(SHORT TASK 1):
Pull out every line of the records that contains the string "region", treating uppercase and lowercase letters as different.
Begin TEXT
There are times in history when the process of change accelerates and its speed becomes visible. But, normally we do not see this speed of change from the outside. The external appearance of change is mostly that of an immutable object. When a human race is in a state of stillness, its strength saps by the day and its weakness grows. As a result, their creative abilities and tendencies wither. And, often, they become slaves in the political sense also.
It is possible that the most significant development of Indian culture has happened as a result of the meeting of Aryans and those who were there before the Aryans, mainly Dravidians. As a result of this meeting, mixing, and assimilation a grand culture came into being which is lead by our ancient language Sanskrit. Sanskrit and ancient Pahlavi, both the languages were born of the same mother in Central Asia, but after reaching India Sanskrit became the national language. Here both the north and the south contributed to the development of the language. In reality, later the people from the south contributed more to the development of this language. Sanskrit not only became the symbol of our thoughts and religion, but also the cultural unity of India took shape in this language. From the time of the Buddha till now, Sanskrit was never the spoken language of the common people. Still, it has continued to have great impact on the entire land of India. Some other influences also reached India and they also provided new directions to the thoughts and expressions.
After a long time in history, the geography gave India a shape which made it into a country whose doors were closed from the outside. Being surrounded by the seas and the grand Himalayas, it was not easy to approach this country. For thousand of years, people came to India in large groups, but, after the arrival of the Aryans that never happened when people from the outside came in large numbers. Exactly opposite to this across Asia and Europe there were massive arrival and displacement of humans; once race would chase another race and establish itself and, thus, there were large changes in the composition of the population. In India, after the arrival of the Aryans, whatever new arrivals happened, their influence was limited. There was some impact, but there was no change in the basic composition of the population. But, still, we need to remember that there have been such transformations in India. Scythians and Huns and races that came after they joined the Rajput caste and claimed to be the descendents of the ancient Indians. Because of our long separation from the outside world Indian culture and nature became distinct from others. We became such a race that was always entangled in it. Certain rituals came into being among us that the outside world, neither knows nor able to understand. Innumerable faces of the caste systems in India are an example of this strange character of India. People from no other country know about Untouchability and can fathom as to why should there be any objection to eating with or marrying a person because of caste. Because of this our perspective became parochial. Even today Indians find it hard to mix with other people. Not only that, when Indians venture outside India, even there people of one caste wish to remain separated from those of other caste. A lot of them take these prejudices to be self evident and fail to understand how people from other countries find them strange and hurtful.
End TEXT
(SHORT TASK 2):
Translate this sentence from the text on Indian culture into Spanish: "Being surrounded by the seas and the grand Himalayas, it was not easy to approach this country."
Begin RECORDS PROVIDED
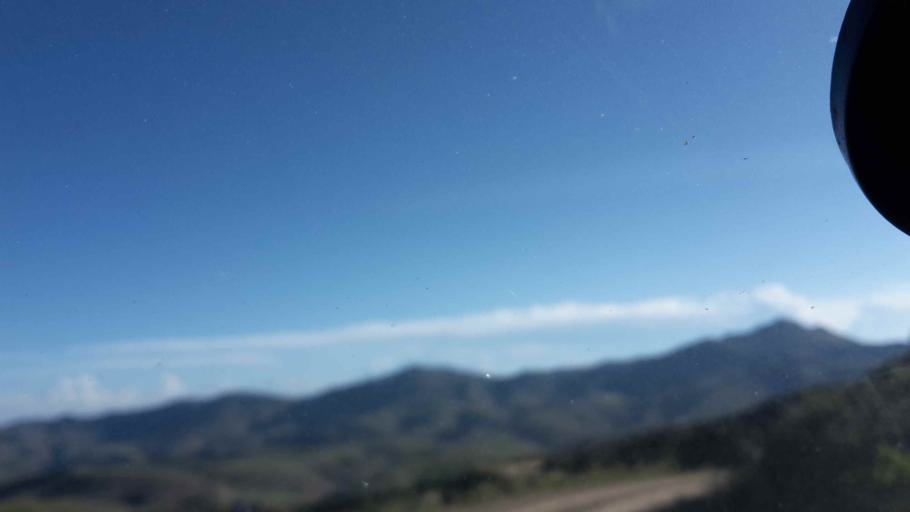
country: BO
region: Cochabamba
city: Arani
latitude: -17.7352
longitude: -65.6216
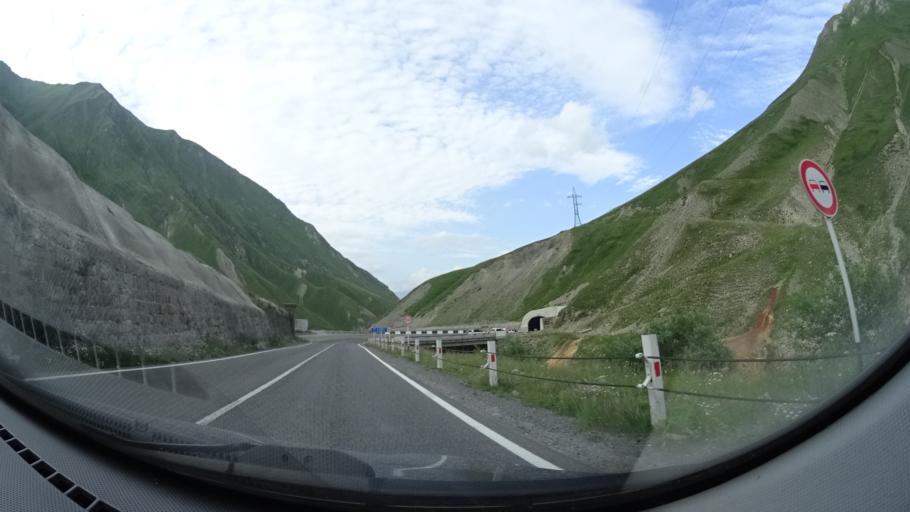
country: GE
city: Gudauri
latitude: 42.5339
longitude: 44.4744
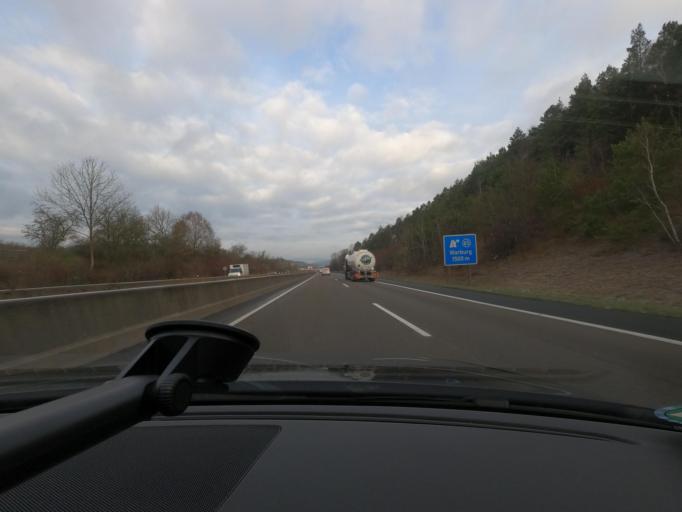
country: DE
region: North Rhine-Westphalia
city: Warburg
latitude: 51.4575
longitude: 9.1253
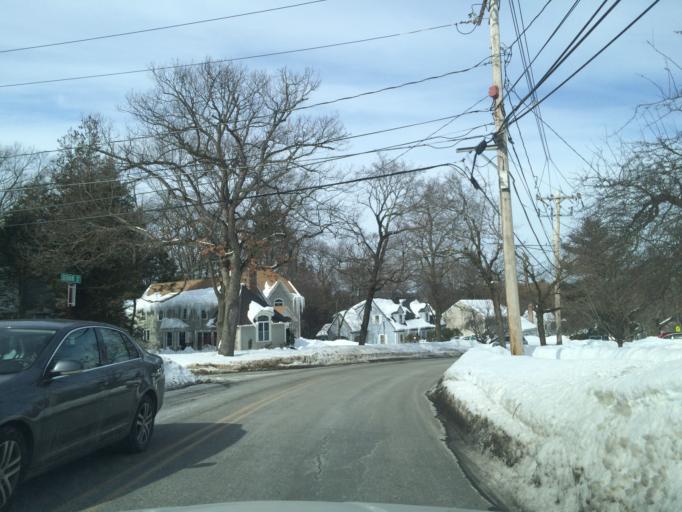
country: US
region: Massachusetts
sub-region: Middlesex County
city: Newton
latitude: 42.3100
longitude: -71.2026
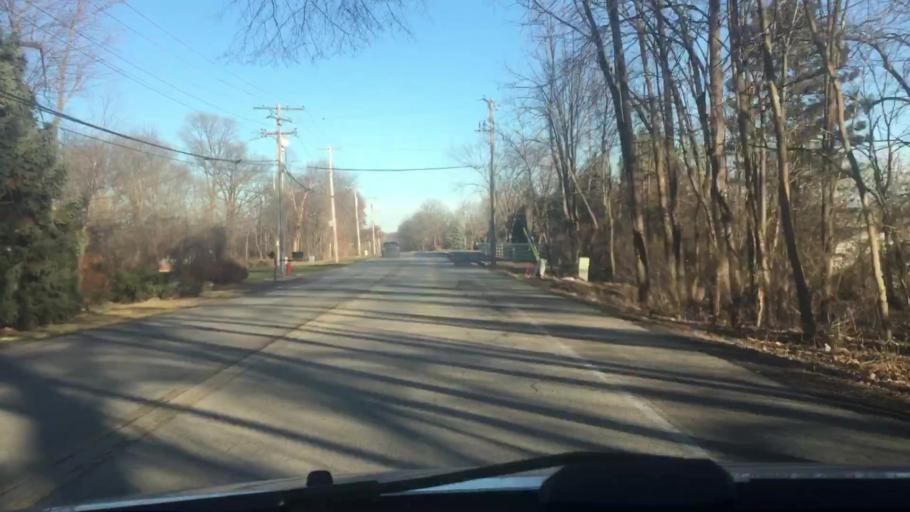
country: US
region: Wisconsin
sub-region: Waukesha County
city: Brookfield
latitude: 43.0593
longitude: -88.1767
End RECORDS PROVIDED
(PROBLEM SOLUTION 1):
region: Cochabamba
region: North Rhine-Westphalia
region: Massachusetts
sub-region: Middlesex County
region: Wisconsin
sub-region: Waukesha County

(PROBLEM SOLUTION 2):
Al estar rodeado por los mares y el gran Himalaya, no era fácil acercarse a este país.